PERRIN: Im Einzelwagenladungsverkehr kann die Bahn ihre Systemvorteile der Bündelung mit den konventionellen Bahnwagen am stärksten spielen, zusammen mit einer auf die Kunden abgestimmten Logistik. Generell sollte man nicht die Fähigkeiten des einen Verkehrsträgers gegen die Schwächen des anderen ausspielen, sondern jeder soll aus seinen spezifischen Möglichkeiten das Optimum herausholen und einbringen. Es gibt noch einiges an Innovationspotenzial, das wir in den kommenden Jahren anpacken müssen. Wir arbeiten teilweise mit veralteten Prozessen, ich denke da etwa an die Schraubkupplungen.

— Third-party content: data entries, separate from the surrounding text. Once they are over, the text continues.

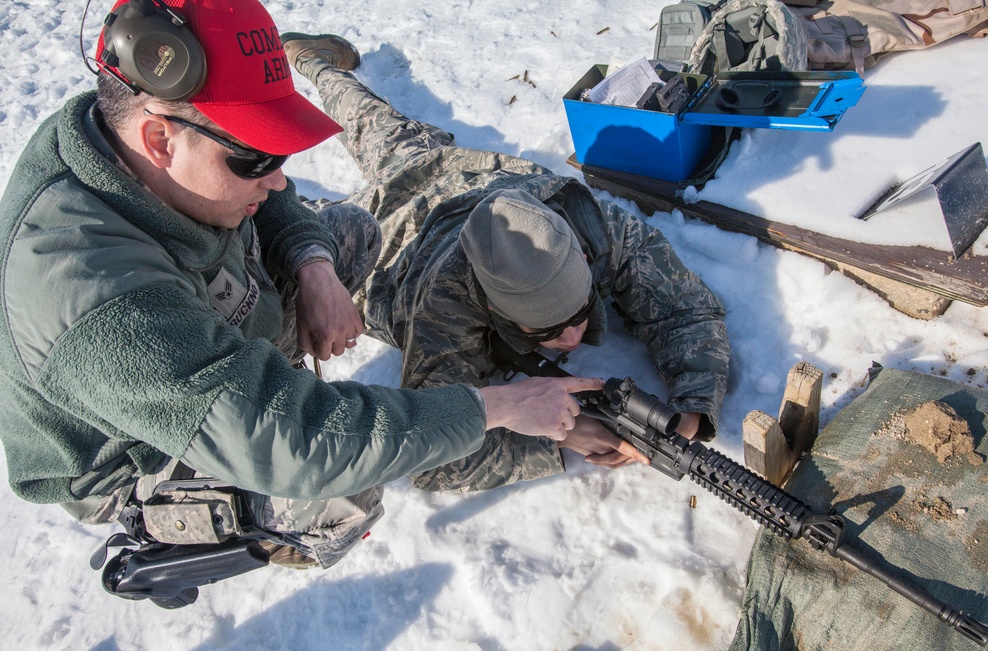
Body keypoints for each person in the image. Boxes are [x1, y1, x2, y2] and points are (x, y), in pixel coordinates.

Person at [0, 0, 601, 577]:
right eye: (256, 158)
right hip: (132, 448)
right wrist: (497, 407)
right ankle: (178, 540)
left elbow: (275, 195)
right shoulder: (94, 296)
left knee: (351, 236)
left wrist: (313, 265)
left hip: (206, 314)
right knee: (341, 491)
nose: (280, 176)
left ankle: (259, 368)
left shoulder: (126, 130)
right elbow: (297, 444)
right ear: (160, 140)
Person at [279, 34, 731, 493]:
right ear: (492, 310)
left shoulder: (597, 228)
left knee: (371, 117)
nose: (573, 339)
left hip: (447, 170)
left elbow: (686, 309)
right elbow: (431, 456)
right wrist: (558, 441)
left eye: (579, 314)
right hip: (387, 241)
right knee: (276, 212)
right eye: (547, 332)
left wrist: (691, 411)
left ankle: (317, 62)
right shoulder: (440, 311)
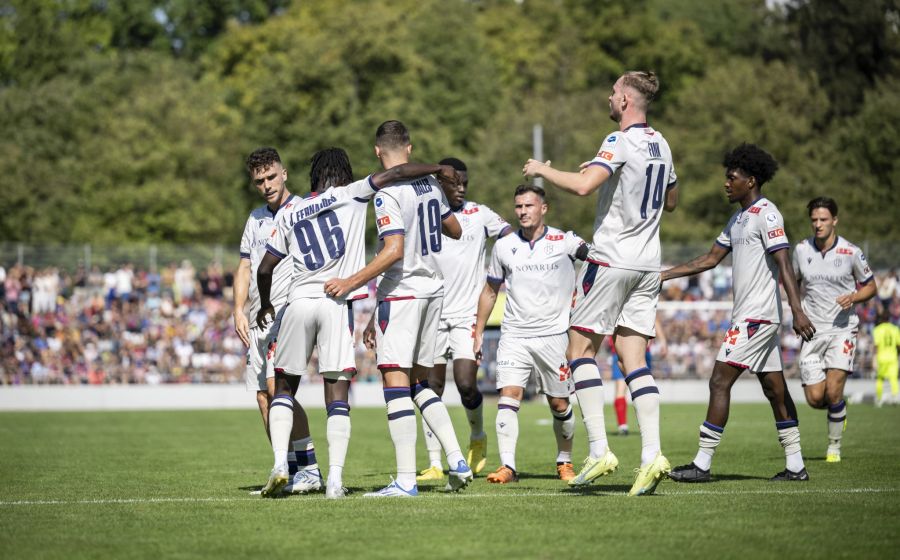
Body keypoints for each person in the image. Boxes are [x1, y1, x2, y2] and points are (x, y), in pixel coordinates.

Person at [257, 146, 462, 499]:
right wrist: (436, 168)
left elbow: (264, 268)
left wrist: (263, 305)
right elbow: (396, 174)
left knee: (286, 388)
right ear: (343, 173)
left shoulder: (290, 212)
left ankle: (279, 464)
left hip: (299, 301)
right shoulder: (351, 194)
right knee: (337, 394)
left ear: (313, 177)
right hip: (337, 301)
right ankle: (335, 481)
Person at [523, 70, 677, 495]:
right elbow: (673, 199)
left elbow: (583, 188)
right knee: (633, 359)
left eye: (613, 93)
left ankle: (599, 450)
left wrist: (542, 171)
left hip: (611, 260)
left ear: (626, 100)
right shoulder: (661, 144)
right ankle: (652, 455)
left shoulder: (618, 141)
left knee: (579, 349)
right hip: (649, 264)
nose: (609, 99)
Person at [324, 120, 472, 498]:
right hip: (434, 293)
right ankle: (456, 459)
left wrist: (350, 282)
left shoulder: (386, 193)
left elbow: (394, 251)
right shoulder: (430, 186)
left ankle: (406, 479)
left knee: (395, 383)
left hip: (404, 294)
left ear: (377, 152)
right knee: (421, 383)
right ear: (410, 146)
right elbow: (455, 229)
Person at [662, 143, 816, 483]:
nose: (726, 183)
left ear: (752, 180)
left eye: (732, 178)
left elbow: (783, 261)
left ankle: (701, 464)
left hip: (757, 318)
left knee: (719, 381)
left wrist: (797, 309)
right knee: (775, 390)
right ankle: (795, 466)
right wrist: (664, 275)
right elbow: (709, 259)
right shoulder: (737, 219)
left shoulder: (768, 214)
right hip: (748, 317)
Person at [473, 184, 588, 483]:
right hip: (515, 335)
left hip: (555, 336)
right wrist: (478, 332)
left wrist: (585, 303)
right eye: (519, 207)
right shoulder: (503, 246)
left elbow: (598, 263)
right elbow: (490, 291)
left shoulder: (565, 241)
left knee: (559, 404)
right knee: (508, 396)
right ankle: (508, 466)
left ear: (543, 208)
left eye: (529, 206)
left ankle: (564, 461)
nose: (523, 212)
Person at [417, 157, 511, 483]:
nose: (460, 189)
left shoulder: (479, 214)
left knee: (467, 384)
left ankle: (477, 435)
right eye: (454, 183)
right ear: (439, 184)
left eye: (464, 184)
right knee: (431, 388)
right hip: (431, 314)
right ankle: (433, 461)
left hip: (466, 316)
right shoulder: (426, 216)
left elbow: (510, 235)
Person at [233, 147, 299, 489]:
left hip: (287, 314)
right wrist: (238, 309)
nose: (267, 185)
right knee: (262, 396)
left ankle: (298, 468)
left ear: (284, 173)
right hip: (258, 319)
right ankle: (285, 468)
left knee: (277, 389)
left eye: (271, 177)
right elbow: (245, 266)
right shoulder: (255, 218)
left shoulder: (300, 210)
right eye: (259, 181)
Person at [792, 197, 877, 462]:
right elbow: (792, 283)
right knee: (816, 399)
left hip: (843, 330)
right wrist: (797, 312)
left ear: (835, 221)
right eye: (814, 220)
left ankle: (834, 447)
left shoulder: (851, 252)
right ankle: (839, 409)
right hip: (812, 332)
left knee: (833, 390)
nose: (818, 225)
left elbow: (871, 286)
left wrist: (853, 297)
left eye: (823, 220)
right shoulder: (801, 250)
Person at [609, 317, 668, 435]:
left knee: (622, 389)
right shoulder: (641, 300)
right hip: (639, 348)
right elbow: (654, 319)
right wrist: (663, 342)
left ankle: (623, 426)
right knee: (642, 387)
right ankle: (644, 425)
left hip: (622, 348)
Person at [872, 310, 900, 406]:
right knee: (894, 379)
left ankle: (879, 399)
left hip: (881, 357)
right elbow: (898, 345)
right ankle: (895, 398)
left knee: (880, 379)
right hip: (893, 357)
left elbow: (876, 346)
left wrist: (874, 358)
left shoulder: (877, 329)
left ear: (881, 318)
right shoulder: (895, 329)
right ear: (889, 318)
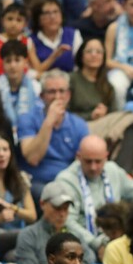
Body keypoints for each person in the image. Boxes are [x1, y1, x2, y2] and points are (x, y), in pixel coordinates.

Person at [55, 134, 133, 251]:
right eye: (88, 161)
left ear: (106, 157)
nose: (93, 167)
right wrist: (96, 244)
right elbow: (68, 221)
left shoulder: (112, 170)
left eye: (98, 161)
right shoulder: (66, 181)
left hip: (116, 236)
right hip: (85, 243)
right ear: (78, 156)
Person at [18, 69, 90, 202]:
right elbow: (33, 158)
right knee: (51, 197)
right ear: (42, 96)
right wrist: (49, 122)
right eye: (51, 92)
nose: (57, 97)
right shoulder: (27, 119)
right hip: (37, 181)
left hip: (67, 181)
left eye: (62, 91)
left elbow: (83, 163)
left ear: (68, 95)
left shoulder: (79, 124)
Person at [14, 181, 95, 264]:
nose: (62, 214)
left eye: (66, 208)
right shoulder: (28, 235)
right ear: (42, 204)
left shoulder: (77, 237)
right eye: (57, 208)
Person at [0, 39, 42, 134]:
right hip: (1, 134)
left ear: (25, 62)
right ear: (2, 63)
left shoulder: (36, 87)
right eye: (8, 61)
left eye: (17, 60)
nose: (13, 65)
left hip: (31, 134)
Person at [28, 0, 83, 75]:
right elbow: (34, 71)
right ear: (38, 18)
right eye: (47, 13)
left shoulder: (73, 34)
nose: (52, 17)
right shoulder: (30, 40)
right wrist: (55, 55)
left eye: (56, 12)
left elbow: (81, 65)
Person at [69, 38, 118, 121]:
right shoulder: (70, 80)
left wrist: (105, 114)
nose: (94, 55)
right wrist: (90, 116)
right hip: (78, 125)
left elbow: (114, 115)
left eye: (98, 52)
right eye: (89, 51)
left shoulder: (108, 86)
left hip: (103, 125)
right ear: (81, 55)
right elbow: (64, 114)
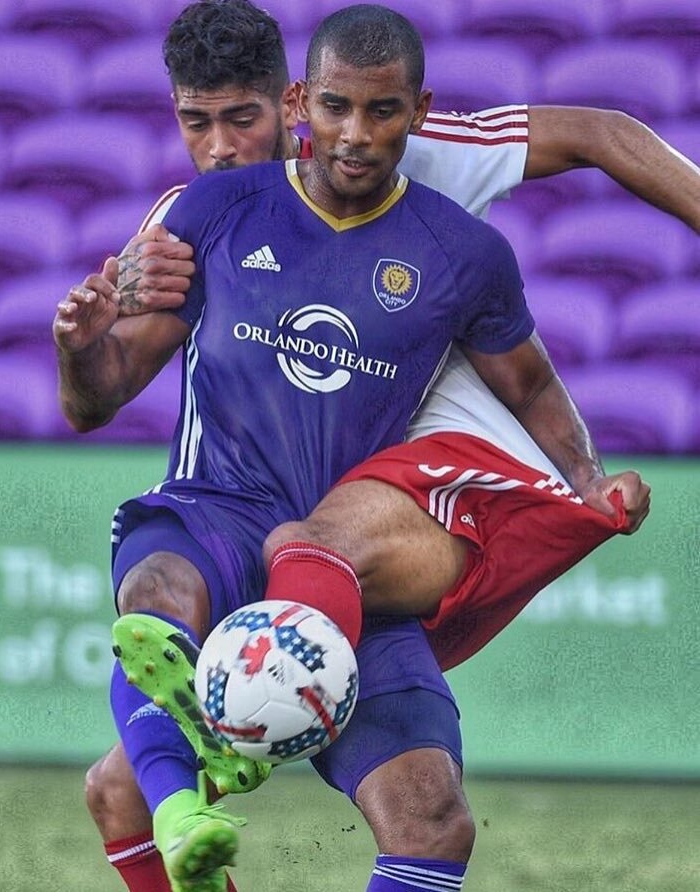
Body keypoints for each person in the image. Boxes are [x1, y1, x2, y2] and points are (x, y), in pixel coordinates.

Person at [54, 6, 654, 892]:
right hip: (218, 510)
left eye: (381, 111)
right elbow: (96, 396)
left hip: (348, 562)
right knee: (155, 597)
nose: (356, 134)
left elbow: (530, 385)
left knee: (433, 818)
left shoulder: (463, 253)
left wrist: (588, 477)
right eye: (336, 107)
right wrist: (78, 346)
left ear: (419, 111)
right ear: (304, 103)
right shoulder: (213, 211)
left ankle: (192, 762)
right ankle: (184, 807)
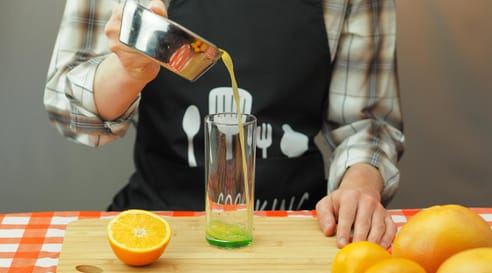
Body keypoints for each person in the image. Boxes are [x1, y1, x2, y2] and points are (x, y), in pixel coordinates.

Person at [44, 0, 405, 248]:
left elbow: (367, 123)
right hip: (159, 229)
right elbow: (71, 110)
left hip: (299, 231)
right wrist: (127, 71)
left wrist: (361, 185)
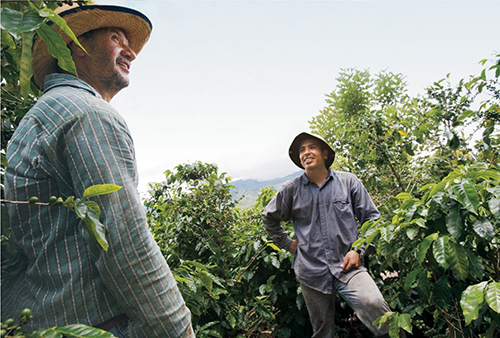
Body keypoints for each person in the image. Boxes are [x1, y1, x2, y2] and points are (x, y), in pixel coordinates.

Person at [2, 4, 194, 337]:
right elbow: (125, 242)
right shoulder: (88, 114)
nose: (130, 51)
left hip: (39, 319)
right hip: (93, 324)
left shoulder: (38, 117)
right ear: (76, 45)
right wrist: (176, 328)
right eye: (115, 37)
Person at [262, 132, 392, 337]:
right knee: (322, 330)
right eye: (302, 150)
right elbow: (269, 217)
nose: (306, 153)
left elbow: (372, 219)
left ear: (324, 153)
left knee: (375, 305)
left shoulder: (348, 182)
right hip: (311, 270)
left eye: (311, 147)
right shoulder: (291, 189)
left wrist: (358, 250)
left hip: (348, 265)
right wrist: (287, 243)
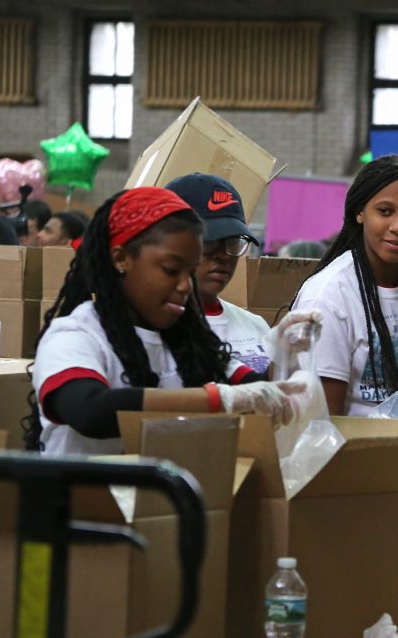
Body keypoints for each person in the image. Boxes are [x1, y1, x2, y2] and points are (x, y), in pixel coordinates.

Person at [26, 186, 311, 455]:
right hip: (86, 504)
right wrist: (216, 400)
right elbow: (90, 410)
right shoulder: (75, 335)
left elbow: (254, 388)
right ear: (121, 258)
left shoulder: (187, 340)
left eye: (189, 272)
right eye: (171, 269)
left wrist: (283, 356)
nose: (186, 286)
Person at [291, 154, 398, 416]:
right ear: (360, 212)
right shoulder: (327, 297)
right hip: (348, 452)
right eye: (385, 211)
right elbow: (325, 423)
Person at [166, 173, 274, 375]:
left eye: (233, 243)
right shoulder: (153, 330)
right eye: (209, 242)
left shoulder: (255, 326)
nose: (224, 255)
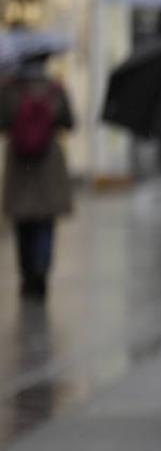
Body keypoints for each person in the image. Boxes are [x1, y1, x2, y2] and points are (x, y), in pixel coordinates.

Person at [1, 53, 75, 301]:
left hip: (20, 165)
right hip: (48, 163)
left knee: (23, 225)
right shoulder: (55, 89)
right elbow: (70, 122)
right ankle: (42, 271)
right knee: (45, 222)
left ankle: (27, 277)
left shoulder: (10, 91)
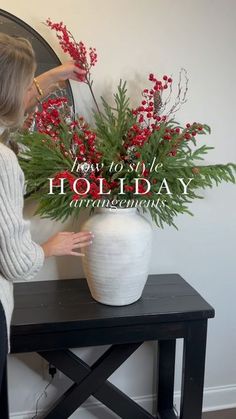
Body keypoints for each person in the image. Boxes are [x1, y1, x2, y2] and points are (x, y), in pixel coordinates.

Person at [0, 32, 93, 416]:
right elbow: (17, 264)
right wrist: (49, 248)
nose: (29, 94)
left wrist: (52, 77)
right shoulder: (3, 162)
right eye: (26, 85)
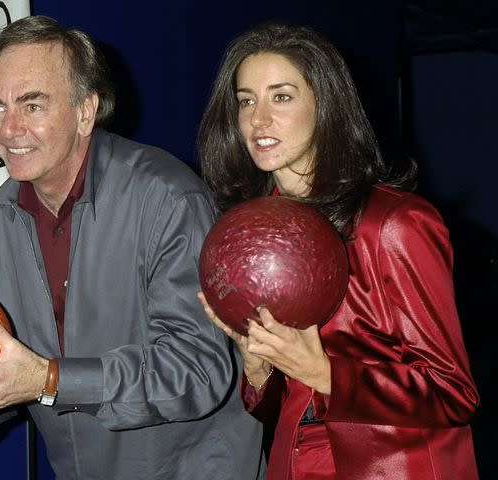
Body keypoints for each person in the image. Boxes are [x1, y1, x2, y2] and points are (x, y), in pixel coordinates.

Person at [0, 15, 266, 480]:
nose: (7, 129)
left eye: (32, 105)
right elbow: (9, 382)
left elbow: (199, 370)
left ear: (86, 111)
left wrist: (50, 379)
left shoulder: (166, 197)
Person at [197, 22, 480, 480]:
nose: (258, 119)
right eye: (246, 100)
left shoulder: (394, 224)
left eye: (281, 96)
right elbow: (281, 409)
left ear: (324, 106)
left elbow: (453, 394)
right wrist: (258, 368)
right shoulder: (254, 235)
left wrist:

Wenn Sie privat ins Tessin reisen: Fahren Sie lieber durch den Tunnel oder über den Pass?
PERRIN: Auch wenn es in erster Linie ein Gütertunnel ist, freue ich mich darauf, eine Stunde rascher im Tessin und Norditalien zu sein. Meine Kollegin Jeannine Pilloud wird analog zu SBB Cargo ein attraktives Angebot im Personenverkehr aufbauen, das ich gerne nutzen werde.

Sie sind privat gerne auf Reisen. Wo waren Sie zuletzt?
HEDDERICH: Mit meiner Familie war ich in Dubai. Bei dieser Gelegenheit konnte ich gleich noch dienstlich unserer neuen Gesellschaft in den Vereinigten Arabischen Emiraten einen Besuch abstatten.